Por Felicitas Castillo.
En los sueños, por lo general, uno no se mira en los espejos. El reflejo pertenece a la realidad tangible – aunque el reflejo no pueda tocarse, sí podemos palpar nuestros rasgos con las manos y verlas moverse en la dura superficie del vidrio. Los espejos tienen que ver con las mañanas y su trajín o con los ratos anteriores a las fiestas. En los sueños, uno sabe quién es: no necesita espejos.
Yo sabía que soñaba: charlaba con Peto en el living de la casa de San Carlos. Peto llevaba la remera de egreso de 1984 y por momentos – por favor, no me preguntes por qué- su rostro se parecía al de Henri Neel, el amigo yankee de los primos. Bebíamos café en unas tazas azules. Aún tras el velo grisáceo con el que solemos ver en los sueños, las tacitas tenían un color de lo más estridente y aparecían, de vez en vez, sobredimensionadas: un asa se agigantaba hasta casi cubrir por completo la figura de Peto; y, cuando intenté mirar cuánto café me quedaba, observé que la taza contenía a la noche y que, en el cuerpo tembloroso del líquido, espejeaba la cruz del sur. Entonces yo recordé uno de mis versos:
“El café era tan negro
Que le pidió
Un astro a la noche
Entonces hubo dos cielos”.
Por el enorme ventanal, los gatos de la vecina nos hacían muecas. Uno, particularmente, llamaba mi atención: era enorme y me mostraba – con señas humanas: juro que aquel gato tenía ojos de hombre- su guarida, bajo los rododendros en flor que papá había hecho traer de Oriente – tenían unas flores de color atardecido, como la carne de los salmones. Allí, acurrucados, había tres pequeños ratones que se retorcían como larvas bruñidas al sol. Eran las crías del gato. Y, entonces, la voz de Peto me comentaba
– ya estaba yo nuevamente en el living- que no volvería nunca a Buenos Aires y juraría nuevamente que ahora Peto tenía los ojos retintos de un animal enfermo. Después hablamos de la gárgola perdida de Nôtre-Dame de París.
Y, justo cuando él terminaba de mover los gruesos labios – yo atendía muy especialmente a sus labios laqueados por el alcohol ¿Peto, alguna vez dejaré de quererte?-, justo entonces, yo me ponía de pie y, mientras observaba al gato humanoide del ventanal, me dirigía al baño del enorme espejo. La voz de Peto seguía deliberando sobre la vida de las molduras y estatuas de la catedral parisina.
Al principio, no levanté la vista: estaba concentrada en lavarme las manos con aquel jabón rasposo que parecía una poceada cáscara de limón. Entonces, recuerdo que tuve la certeza de que andaba en un sueño – sabía que el despertador rojo sonaría en cualquier momento- y como por descuido, mientras la voz de Peto inundaba el aire como un pregón puneño, elevé la mirada hacia el espejo.
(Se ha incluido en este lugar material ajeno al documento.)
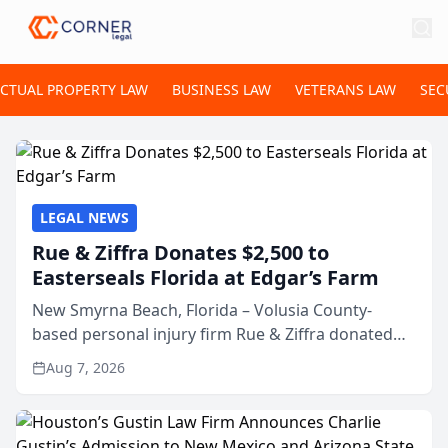
ECTUAL PROPERTY LAW
BUSINESS LAW
VETERANS LAW
SEC
LEGAL NEWS
Rue & Ziffra Donates $2,500 to
Easterseals Florida at Edgar’s Farm
New Smyrna Beach, Florida – Volusia County-
based personal injury firm Rue & Ziffra donated
$2,500 to Easterseals Florida at Edgar’s Farm
Aug 7, 2026
through the law firm’s RZ Cares community
initiative. The donat...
Quizás nunca debería haberlo hecho; quizás hay ciertas normas implícitas referidas a la identidad que no deben infringirse en la ficción onírica. La del reflejo no era yo: era otra, con otro cabello, con otras pupilas felinas que parecían pequeños planetas, con una boca que, como la taza azul, cargaba la inmensa noche estrellada.
Y, ahora que no sueño, que escribo, sé que la que escribe lleva el rostro de aquel espejo – de aquel terrible, aburrido y solitario espejo de la casona del ventanal. Y me pregunto por la otra: la otra que amaba a un tal Peto, que escribía versos sobre los astros y el café. La otra que durmió una noche y despertó en otro cuerpo.